> [Text section]:

Woodmere Art Museum to host two classical concerts

Posted

Chestnut Hill’s Woodmere Art Museum will host two classical concerts over the next two weekends. First on the roster is “Sacred and Profane,” featuring Variant 6, Saturday, April 22, at 5 p.m. The following Saturday, April 29, again at 5 p.m., will be “Curtis@Woodmere.”

Variant 6 is a vocal ensemble comprised of Jessica Beebe, Rebecca Myers, Elisa Sutherland, Michael Jones, Steven Bradshaw, and Daniel Schwartz. For its Woodmere Art Museum program, the ensemble will perform a broad spectrum of vocal music, ranging from Renaissance madrigals to works by modern masters such as Benjamin Britten and Paul Hindemith. Along the way, often-overlooked parts of the repertoire will receive surprising interpretations by some of the finest singers in the nation.

> [Written request]: Resume the article on the Woodmere Art Museum concerts, picking up after its final sentence.

> [Extracted records]:
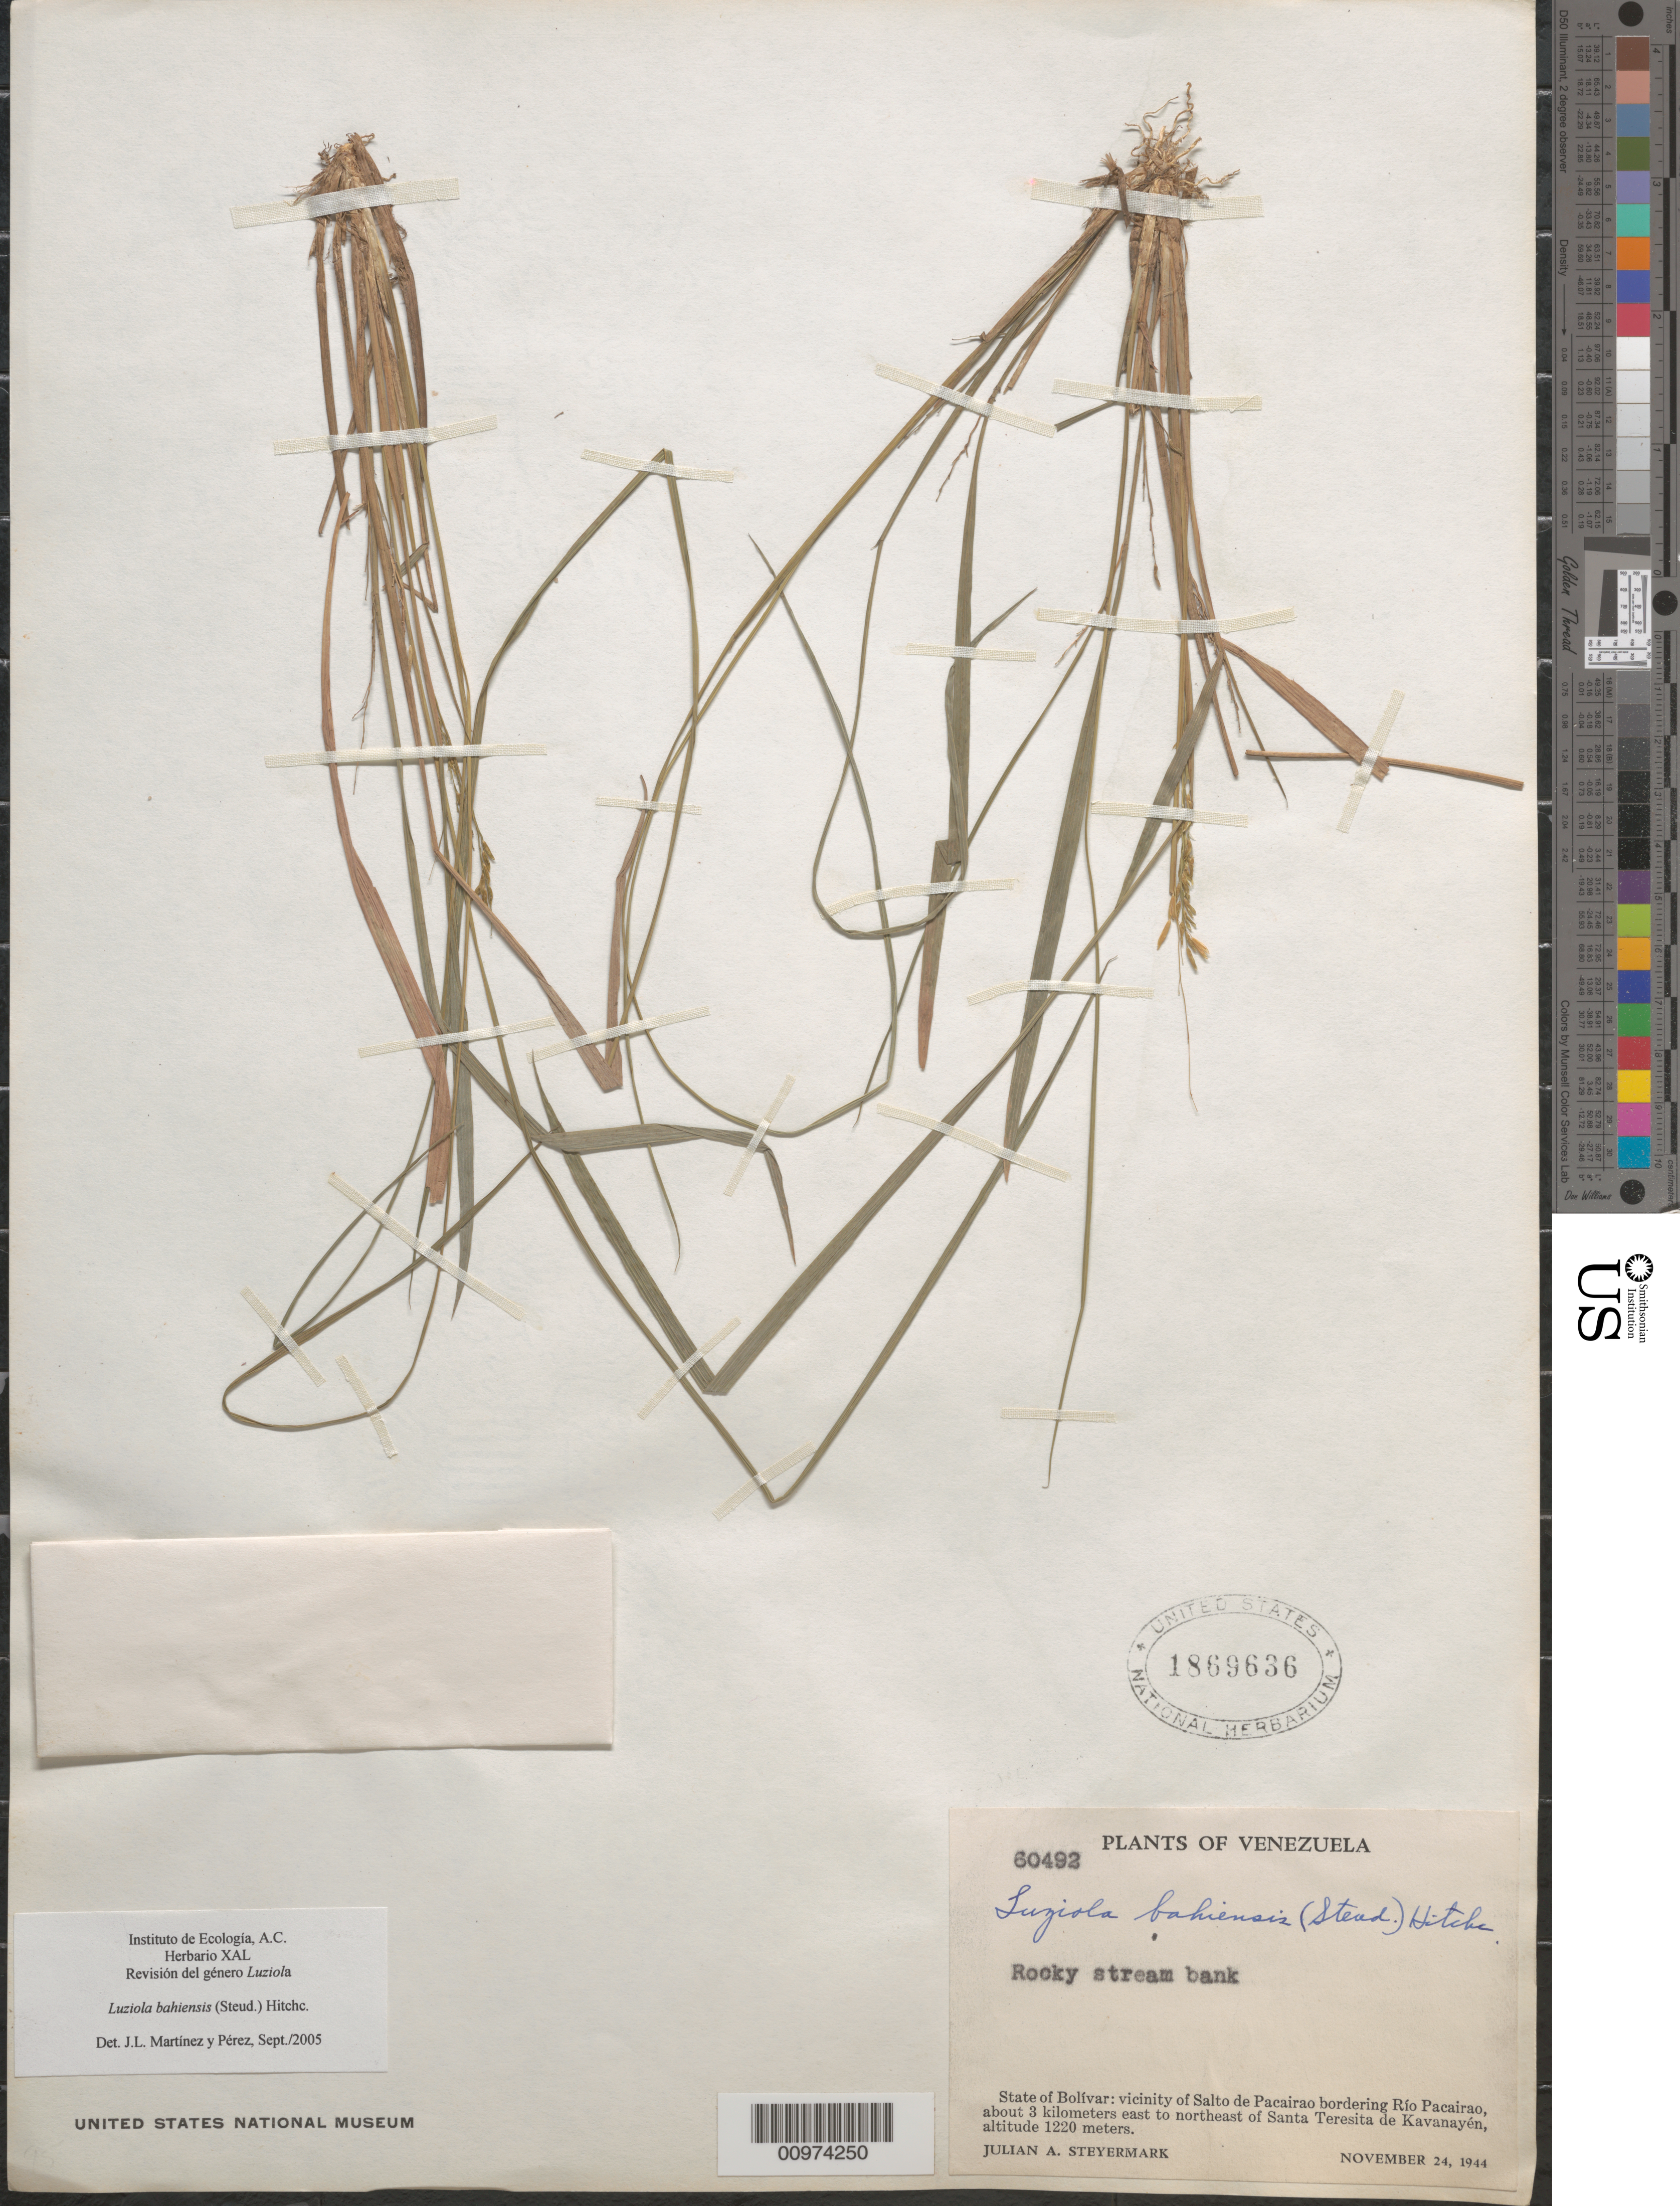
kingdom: Plantae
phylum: Tracheophyta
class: Liliopsida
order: Poales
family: Poaceae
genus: Luziola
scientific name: Luziola bahiensis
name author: (Steud.) Hitchc.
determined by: Hojsgaard, D.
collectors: J. Steyermark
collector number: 60492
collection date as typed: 24-Nov-44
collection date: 1944-11-24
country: Venezuela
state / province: Bolívar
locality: Salto Pacairao, along Río Pacairao, 3 km E-NE of Santa Teresita de Kavanayén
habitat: Rocky stream bank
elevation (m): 1220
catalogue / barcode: US 1869636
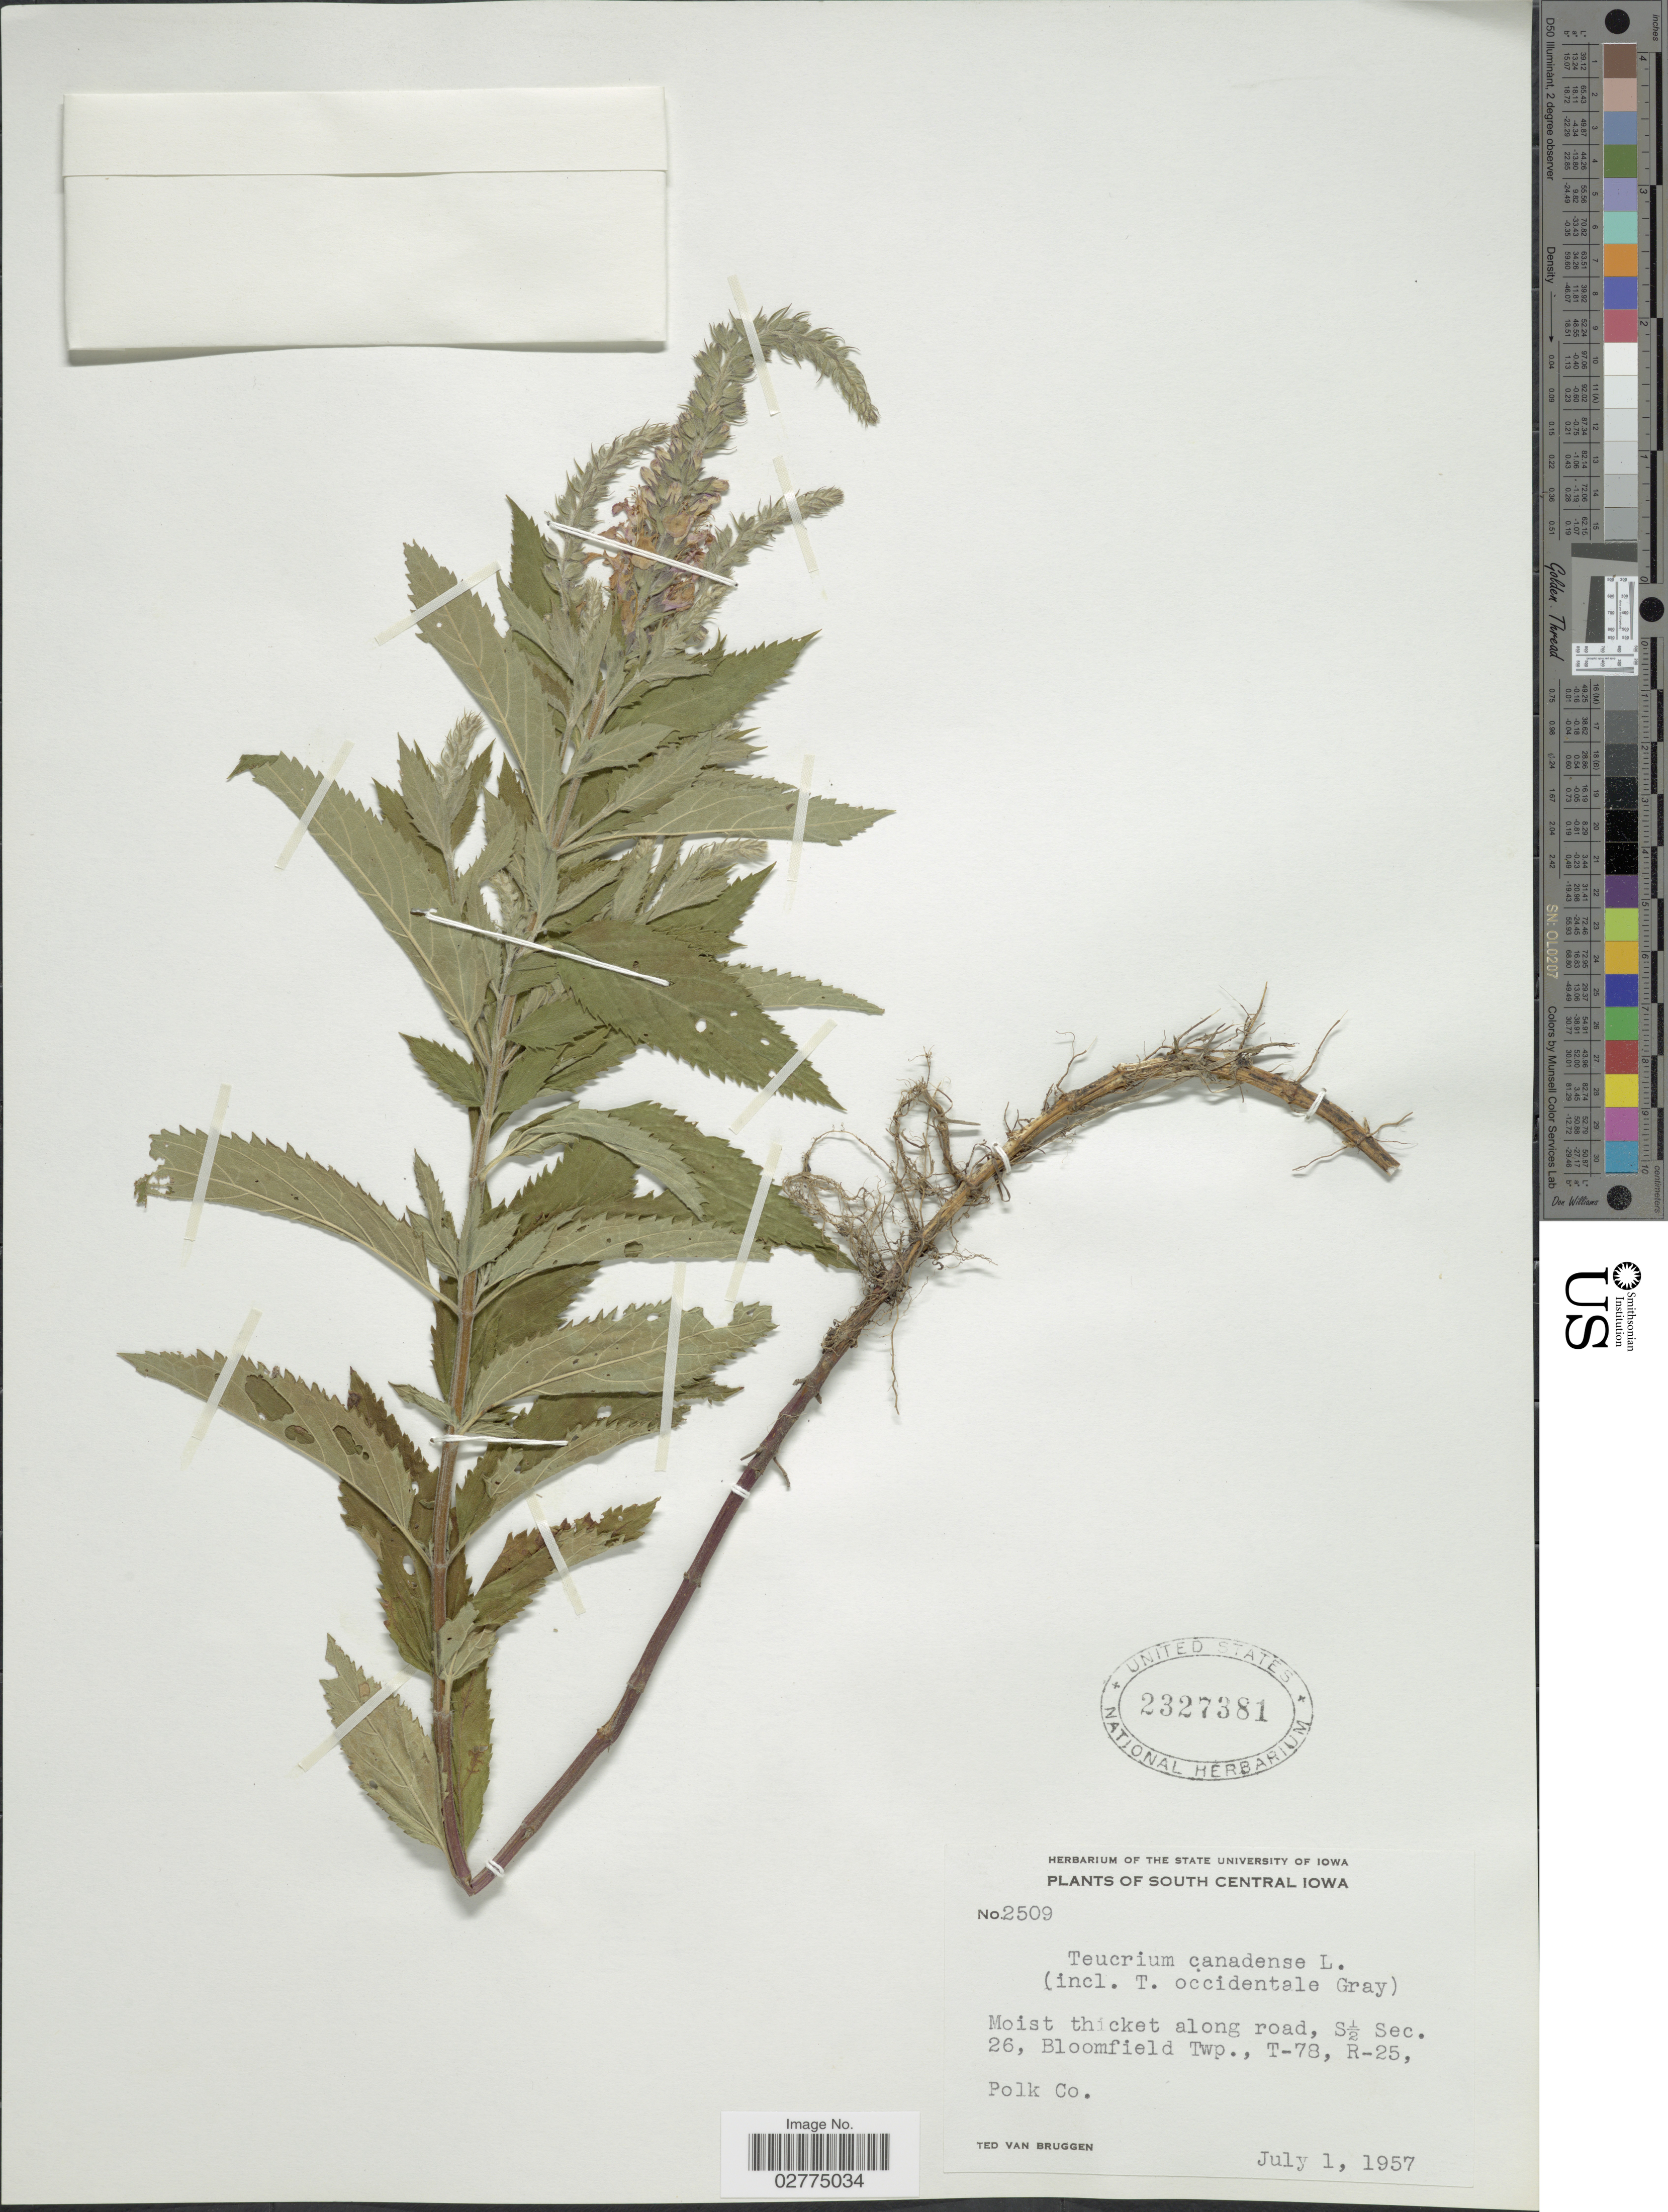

> [Response to the task]:
“Curtis@Woodmere” will highlight the artistry of violinist Tianyou Ma and pianists Zhu Wang and Avery Gagliano. They will be performing works by Johann Sebastian Bach, Robert Schumann, Nathan Milstein, Gabriel Faure, and Heinrich Wilhelm Ernst. Ma will be accompanied by both pianists Wang and Gagliano.

Established in 1924 through the boundless generosity of Mary Louise Curtis Bok, who was inspired by the Philadelphia Orchestra music director Leopold Stokowski, the Curtis Institute of Music has remained one of the leading music conservatories in the world. Located on the southwest corner of 18th and Locust Streets on Rittenhouse Square in Center City, it has remained a full-scholarship school from its very beginning.

Mary Louise Curtis Bok was the daughter of Cyrus H.K. Curtis, who founded the Curtis Publishing Company in Philadelphia in 1891. Its most famous and highly regarded publication was the Saturday Evening Post, which rivaled both Life and Look magazines in the field of picture magazines that enthralled American readers throughout much of the 20th century.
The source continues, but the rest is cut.